# Task goal
Write out each record exactly as it stands. No pictures belong in the copy.

(Skeletal landmark data)
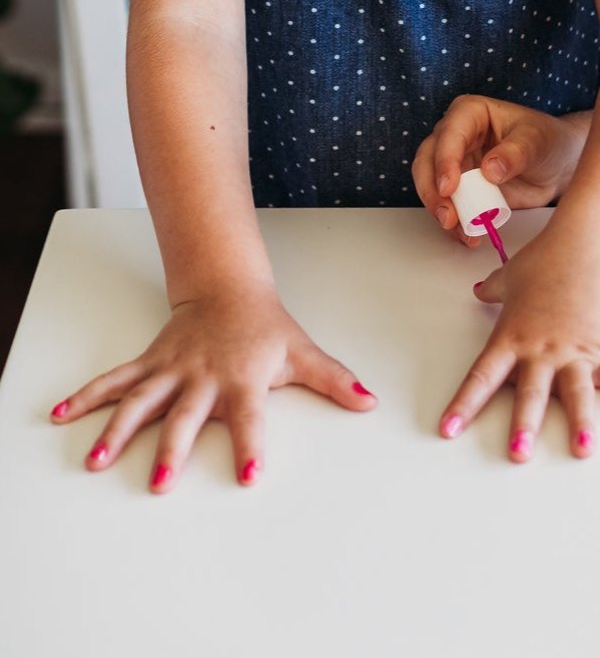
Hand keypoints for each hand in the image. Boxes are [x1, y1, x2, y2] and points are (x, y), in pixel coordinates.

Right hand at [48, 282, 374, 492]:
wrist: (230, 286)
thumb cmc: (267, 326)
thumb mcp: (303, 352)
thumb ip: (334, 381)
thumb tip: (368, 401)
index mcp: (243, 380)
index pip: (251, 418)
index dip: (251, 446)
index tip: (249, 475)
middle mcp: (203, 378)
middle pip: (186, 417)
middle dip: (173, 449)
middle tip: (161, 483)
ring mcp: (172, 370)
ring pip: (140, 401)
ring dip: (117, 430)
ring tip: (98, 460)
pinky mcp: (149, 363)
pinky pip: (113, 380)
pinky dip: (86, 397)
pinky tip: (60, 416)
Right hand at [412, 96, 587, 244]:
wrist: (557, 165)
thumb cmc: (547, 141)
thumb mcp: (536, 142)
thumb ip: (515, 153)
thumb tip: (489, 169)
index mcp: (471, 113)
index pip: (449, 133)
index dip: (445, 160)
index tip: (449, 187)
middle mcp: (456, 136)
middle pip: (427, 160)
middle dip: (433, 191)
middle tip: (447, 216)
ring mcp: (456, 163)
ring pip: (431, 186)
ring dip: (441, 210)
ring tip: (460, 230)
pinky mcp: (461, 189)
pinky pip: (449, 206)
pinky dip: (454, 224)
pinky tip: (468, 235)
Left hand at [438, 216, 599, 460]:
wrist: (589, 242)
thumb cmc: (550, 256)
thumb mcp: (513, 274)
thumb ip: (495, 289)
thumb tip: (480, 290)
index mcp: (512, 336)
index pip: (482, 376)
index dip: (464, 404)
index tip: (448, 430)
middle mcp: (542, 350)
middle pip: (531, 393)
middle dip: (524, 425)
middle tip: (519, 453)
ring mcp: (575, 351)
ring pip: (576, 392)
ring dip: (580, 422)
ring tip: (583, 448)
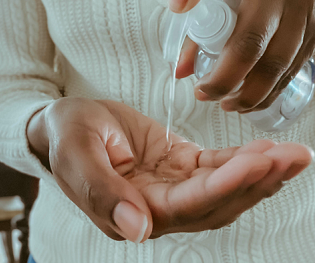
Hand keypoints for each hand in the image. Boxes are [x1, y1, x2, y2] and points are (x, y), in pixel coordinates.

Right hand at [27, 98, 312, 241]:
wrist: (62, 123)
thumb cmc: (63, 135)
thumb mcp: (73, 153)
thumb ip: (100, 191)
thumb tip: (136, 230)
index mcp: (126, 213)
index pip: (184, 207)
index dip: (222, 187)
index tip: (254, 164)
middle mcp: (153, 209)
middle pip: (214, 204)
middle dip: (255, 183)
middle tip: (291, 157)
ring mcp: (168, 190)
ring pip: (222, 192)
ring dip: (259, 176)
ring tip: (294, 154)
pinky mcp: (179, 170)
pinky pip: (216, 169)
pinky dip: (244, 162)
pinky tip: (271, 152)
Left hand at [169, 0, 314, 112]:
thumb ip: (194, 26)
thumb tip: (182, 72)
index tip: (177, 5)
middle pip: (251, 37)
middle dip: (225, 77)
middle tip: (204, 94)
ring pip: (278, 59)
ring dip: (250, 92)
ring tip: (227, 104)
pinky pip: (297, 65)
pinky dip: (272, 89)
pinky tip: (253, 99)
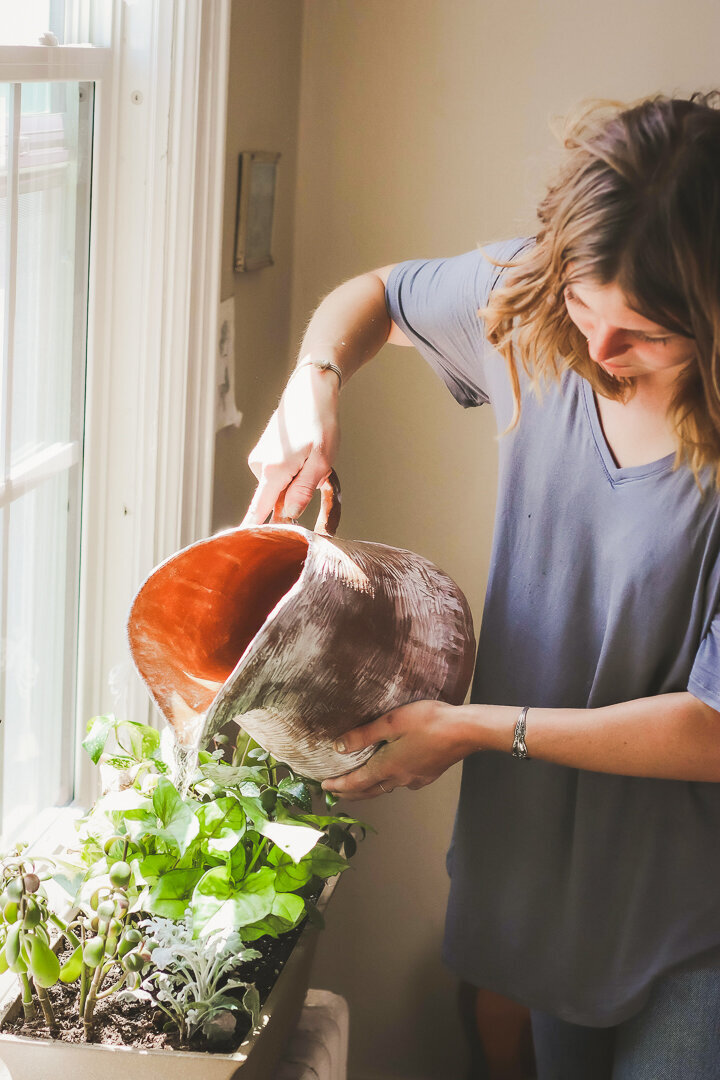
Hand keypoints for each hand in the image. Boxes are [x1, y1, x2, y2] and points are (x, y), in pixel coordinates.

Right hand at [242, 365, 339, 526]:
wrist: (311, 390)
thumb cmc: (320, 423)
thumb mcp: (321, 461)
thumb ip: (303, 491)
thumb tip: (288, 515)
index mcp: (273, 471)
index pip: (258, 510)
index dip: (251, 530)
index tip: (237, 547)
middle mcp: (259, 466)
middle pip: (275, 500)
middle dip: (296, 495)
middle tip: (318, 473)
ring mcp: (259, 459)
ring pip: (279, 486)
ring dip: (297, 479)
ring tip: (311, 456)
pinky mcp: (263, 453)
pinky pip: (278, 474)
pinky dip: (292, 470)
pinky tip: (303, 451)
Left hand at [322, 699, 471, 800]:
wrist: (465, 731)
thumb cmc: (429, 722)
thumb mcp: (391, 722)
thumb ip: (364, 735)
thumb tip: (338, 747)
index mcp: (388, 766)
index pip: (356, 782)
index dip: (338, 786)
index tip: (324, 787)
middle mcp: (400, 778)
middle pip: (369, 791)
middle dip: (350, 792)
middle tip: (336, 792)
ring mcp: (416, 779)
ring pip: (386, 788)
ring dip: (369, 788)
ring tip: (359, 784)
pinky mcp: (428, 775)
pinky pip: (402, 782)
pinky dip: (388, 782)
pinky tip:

# Solution for this exercise
Hand keypoints for each hand in the image. Boxes are [x1, y1, x2, y2] and points are (x, y), in pixel coordinates.

Right hand at [48, 282, 374, 492]:
wrist: (230, 286)
thumb cmc: (267, 326)
thumb mcp: (303, 352)
thumb ip: (334, 381)
thumb tip: (368, 401)
index mcp: (243, 380)
index pip: (251, 418)
index dip: (251, 446)
index tip: (249, 475)
middle mcp: (203, 378)
middle pip: (186, 417)
middle dip: (173, 449)
middle tip: (161, 483)
ring mcp: (172, 370)
ring pip: (140, 401)
ring dip: (117, 430)
ring tip: (98, 460)
pinky mcp: (149, 363)
pinky pip: (113, 380)
pinky dip: (86, 397)
pinky tip: (60, 416)
Right hand at [412, 96, 587, 244]:
wrist: (557, 165)
thumb cmc: (547, 141)
thumb mcp: (536, 142)
thumb ip: (515, 153)
thumb tip: (489, 169)
index mcp: (471, 113)
index pip: (449, 133)
index dip: (445, 160)
index tip: (449, 187)
middle mcp: (456, 136)
middle pip: (427, 160)
middle dip: (433, 191)
middle tip: (447, 216)
ring mcp: (456, 163)
ring pip: (431, 186)
ring dip: (441, 210)
ring tip: (460, 230)
pinky mcp: (461, 189)
pinky pip: (449, 206)
pinky dip: (454, 224)
pinky tip: (468, 235)
Left hand at [438, 216, 599, 460]:
wrist: (589, 242)
thumb cmc: (550, 256)
thumb mcp: (513, 274)
thumb ip: (495, 289)
thumb tip: (480, 290)
index mcp: (512, 336)
index pip: (482, 376)
index dip: (464, 404)
index tip: (448, 430)
middle mcp: (542, 350)
middle pip: (531, 393)
middle dip: (524, 425)
middle tip: (519, 453)
ring mcp: (575, 351)
ring pip: (576, 392)
ring dip: (580, 422)
ring tip: (583, 448)
Hand keypoints for each hand in the image. Boxes are [x1, y1, x2, y2] and points are (x, y), in pixel coordinates.

Right hand at [27, 98, 312, 241]:
wrist: (62, 123)
thumb cmc: (63, 135)
thumb mcp: (73, 153)
thumb ip: (100, 191)
thumb tip: (136, 230)
index mcp: (126, 213)
index pip: (184, 207)
index dip: (222, 187)
index tip: (254, 164)
middle mcp: (153, 209)
middle pip: (214, 204)
middle dip: (255, 183)
middle tip: (291, 157)
ring mcp: (168, 190)
ring pip: (222, 192)
ring dip: (259, 176)
ring tip: (294, 154)
pinky mcp: (179, 170)
pinky pip: (216, 169)
pinky dip: (244, 162)
pinky tip: (271, 152)
Left hand at [169, 0, 314, 112]:
thumb ip: (194, 26)
thumb tip: (182, 72)
index tip: (177, 5)
middle pip: (251, 37)
middle dip: (225, 77)
middle tip: (204, 94)
ring pip: (278, 59)
ring dip: (250, 92)
ring tip: (227, 104)
pinky pip: (297, 65)
pinky dip: (272, 89)
pinky tip: (253, 99)
Hand keypoints for each hand in the image. Boxes are [x1, y1, x2, y2] and points are (x, y), in pixel coordinates.

Right hand at [242, 365, 339, 526]:
wrist: (311, 390)
thumb cmc: (320, 423)
thumb mcp: (321, 461)
thumb ip: (303, 491)
thumb tip: (288, 515)
index mcp: (273, 471)
index pip: (258, 510)
index dip: (251, 530)
index tip: (237, 547)
middle mcp: (259, 466)
middle pip: (275, 500)
middle dip: (296, 495)
middle tip: (318, 473)
ring mcp: (259, 459)
ring pip: (279, 486)
ring dip: (297, 479)
ring tip: (311, 456)
pinky mcp: (263, 453)
pinky pip: (278, 474)
pinky dip: (292, 470)
pinky tip: (303, 451)
Left hand at [322, 699, 471, 800]:
wrist: (465, 731)
thumb cmc: (429, 722)
thumb mcp: (391, 722)
thumb ip: (364, 735)
thumb tip: (338, 747)
index mcp: (388, 766)
index pip: (356, 782)
index dip: (338, 786)
index tip: (324, 787)
middle mcp: (400, 778)
middle pip: (369, 791)
middle dip: (350, 792)
middle tip: (336, 792)
ring mcp: (416, 779)
ring pip: (386, 788)
ring dip: (369, 788)
ring tip: (359, 784)
pinky mcp: (428, 775)
pinky pip: (402, 782)
pinky dip: (388, 782)
pinky tip:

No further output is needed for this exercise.